AWS Shield is a managed Distributed Denial of Service (DDoS) protection service that safeguards web applications running on AWS. AWS Shield provides always-on detection and automatic inline mitigations that minimize application downtime and latency, so there is no need to engage AWS Support to benefit from DDoS protection. There are two tiers of AWS Shield - Standard and Advanced.
AWS Single Sign-On (SSO) is a cloud SSO service that makes it easy to centrally manage SSO access to multiple AWS accounts and business applications. It enables users to sign in to a user portal with their existing corporate credentials and access all of their assigned accounts and applications from one place. With AWS SSO, you can easily manage SSO access and user permissions to all of your accounts in AWS Organizations centrally.

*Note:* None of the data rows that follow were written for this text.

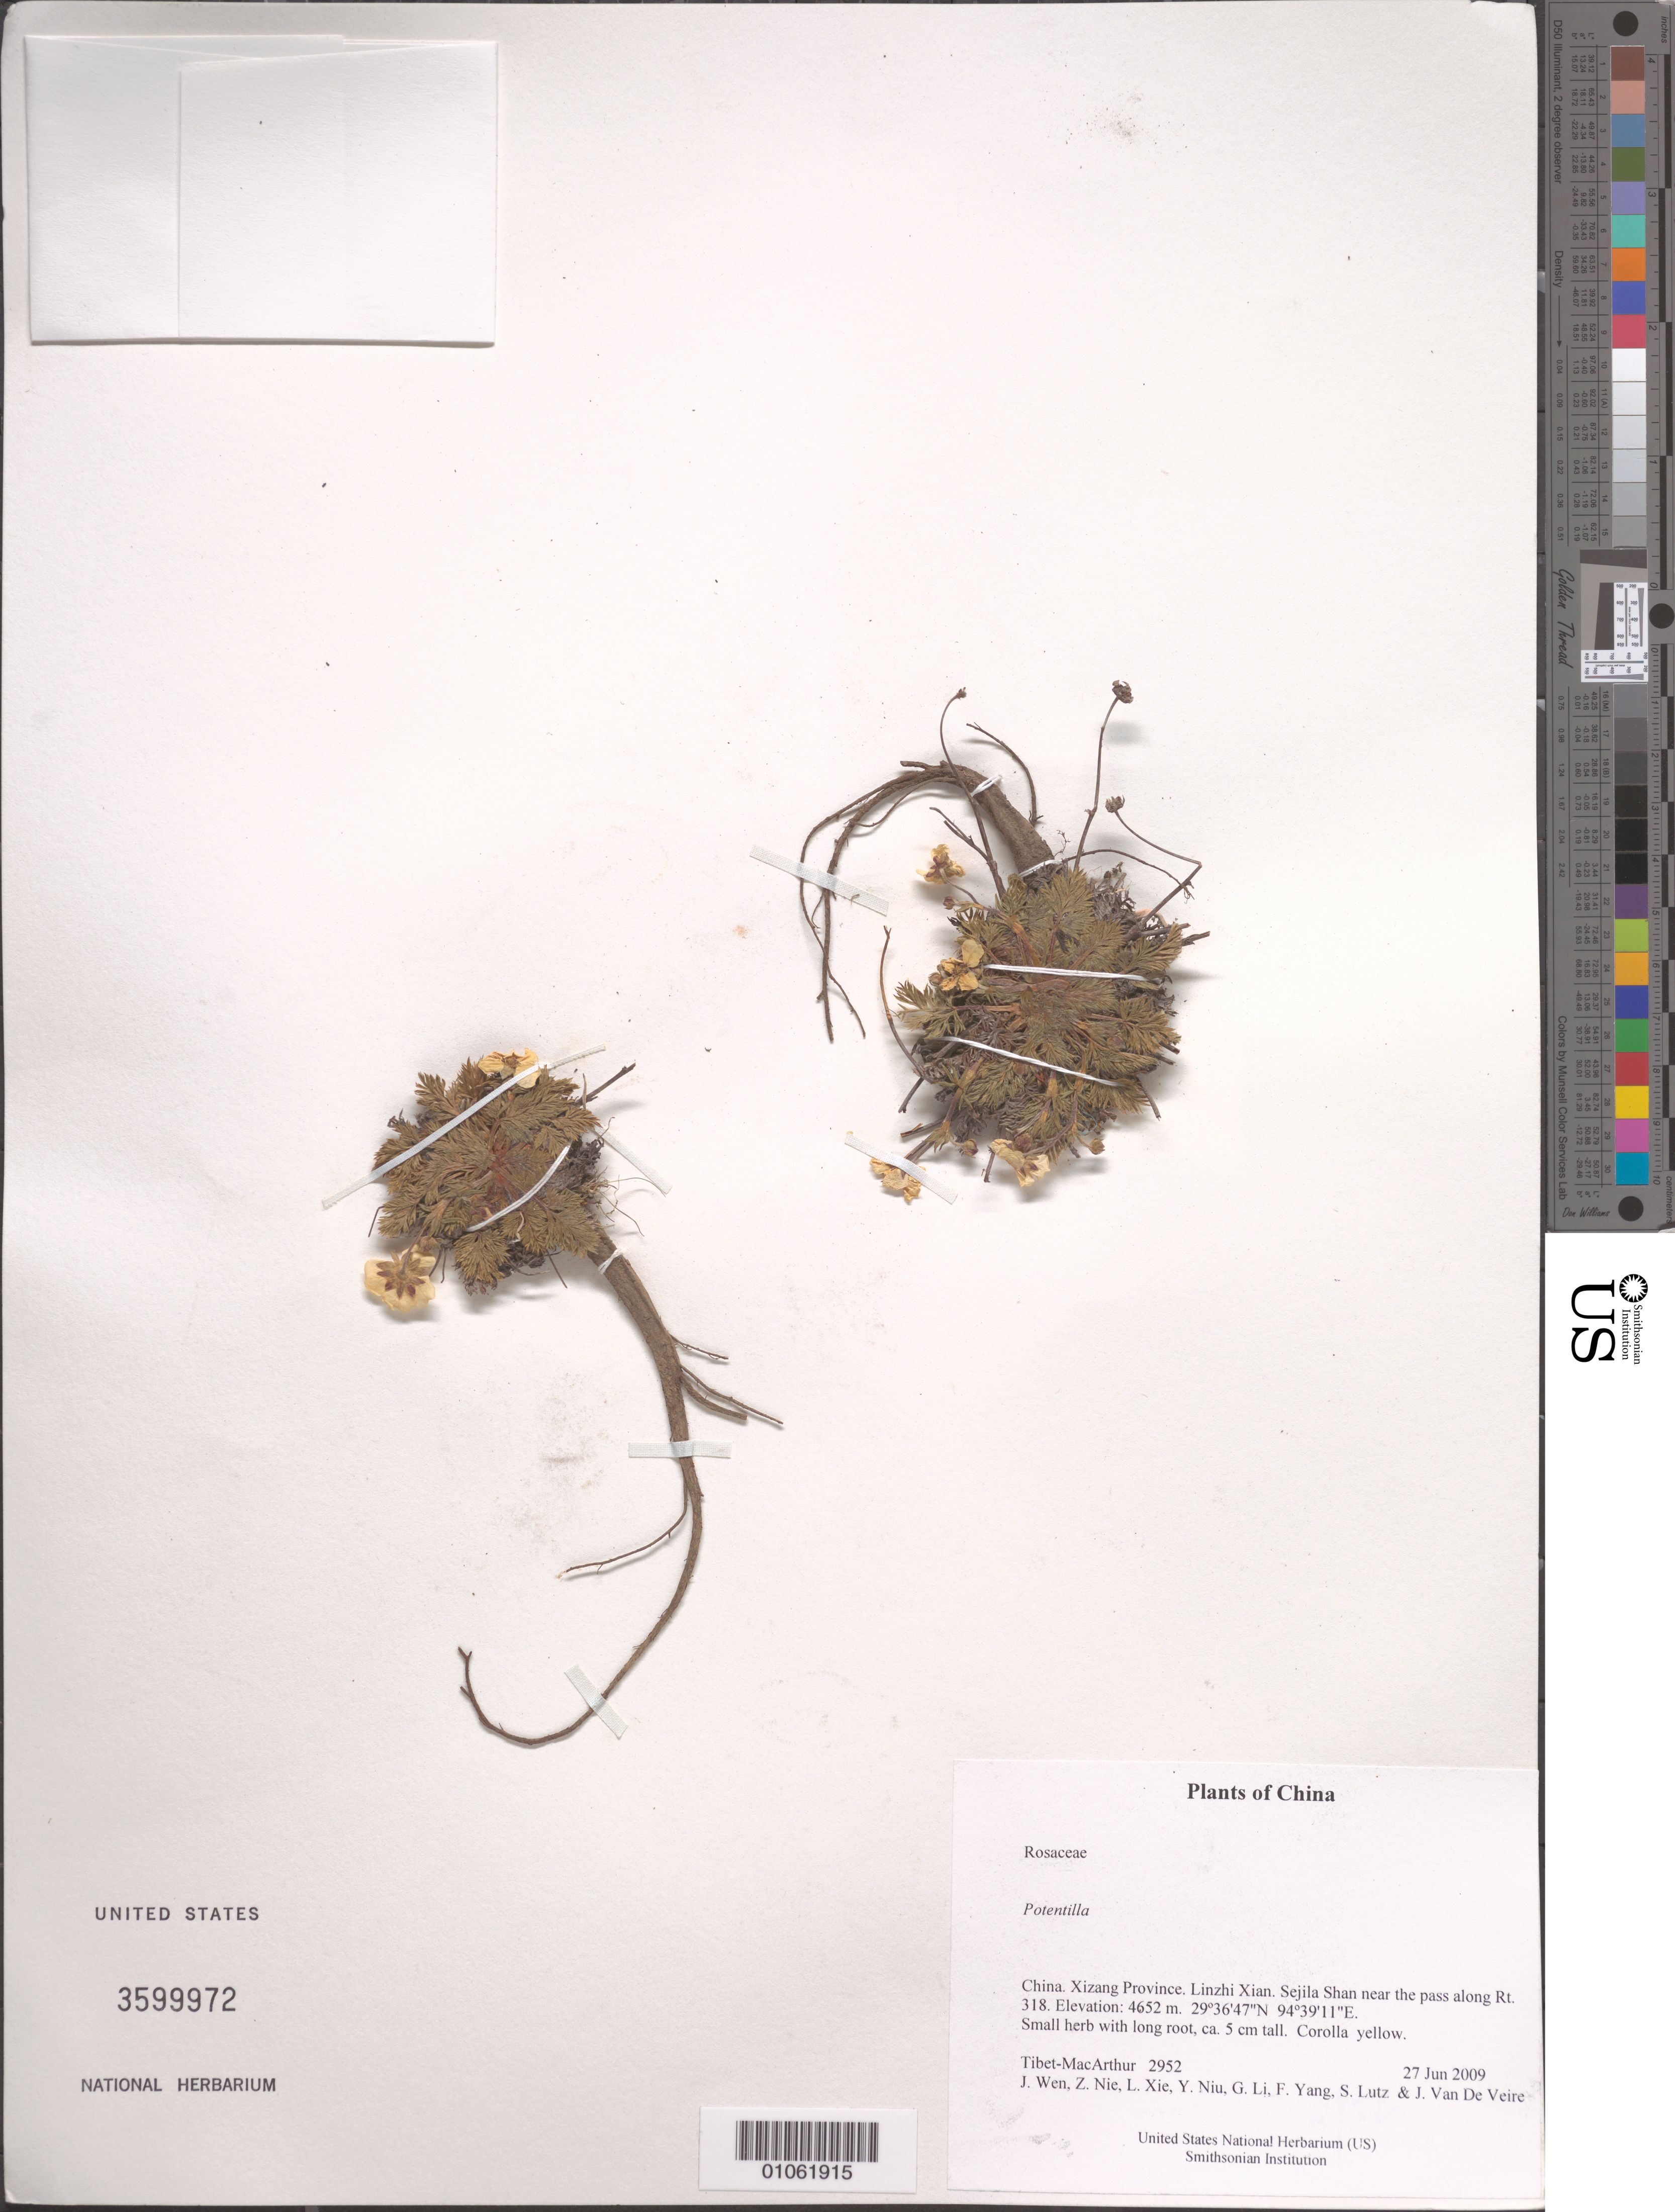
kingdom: Plantae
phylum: Tracheophyta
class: Magnoliopsida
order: Rosales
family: Rosaceae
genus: Potentilla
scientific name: Potentilla sp.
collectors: Tibet-MacArthur, J. Wen, Z. Nie, L. Xie, Y. Niu, G. Li, F. Yang, S. Lutz & J. Van De Veire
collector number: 2952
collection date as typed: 27 Jun 2009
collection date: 2009-06-27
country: China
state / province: Xizang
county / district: Linzhi Xian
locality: Sejila Shan near the pass along Rt. 318.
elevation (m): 4652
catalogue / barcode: US 3599972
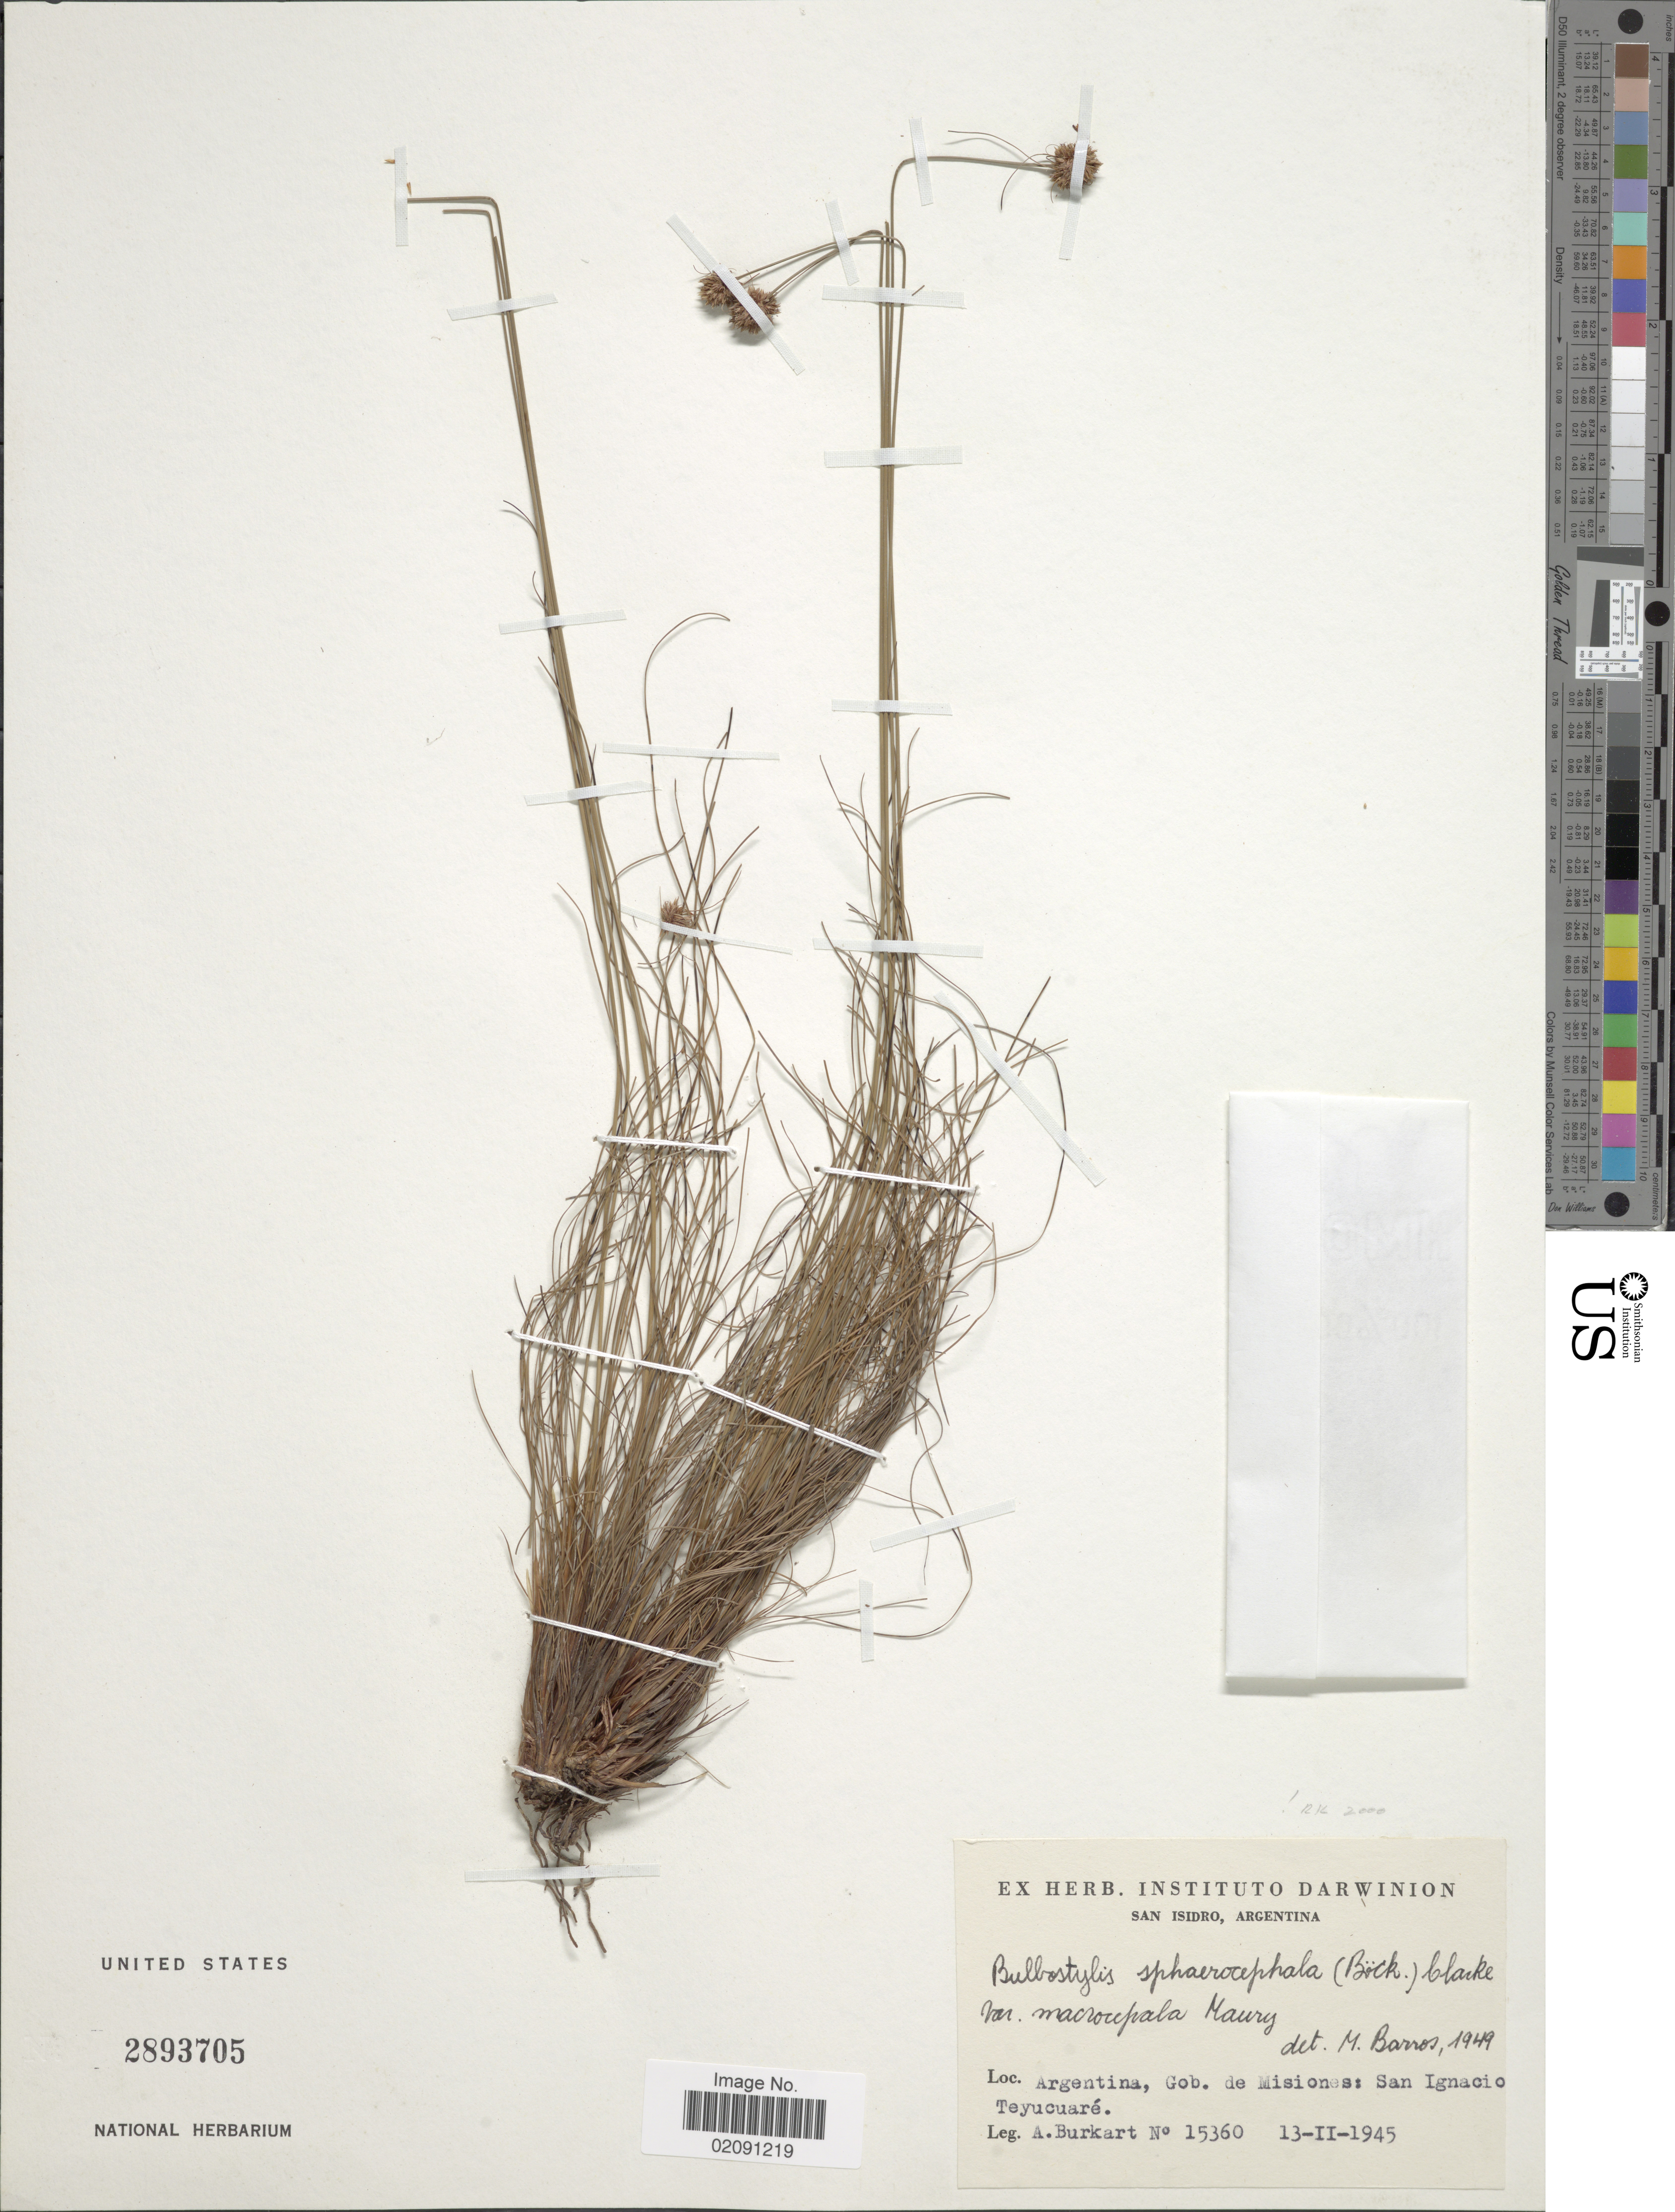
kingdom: Plantae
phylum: Tracheophyta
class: Liliopsida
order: Poales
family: Cyperaceae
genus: Bulbostylis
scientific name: Bulbostylis sphaerocephala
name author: (Boeckeler) Lindm.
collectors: A. E. Burkart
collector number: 15360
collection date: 1945-02-13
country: Argentina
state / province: Misiones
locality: San Ignacio, Teyucuare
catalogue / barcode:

AWS WAF is a web application firewall that helps protect your web applications from common web exploits that could affect application availability, compromise security, or consume excessive resources. You can use AWS WAF to create custom rules that block common attack patterns, such as SQL injection or cross-site scripting, and rules that are designed for your specific application. Also, AWS WAF includes a full-featured API that you can use to automate the creation, deployment, and maintenance of web security rules.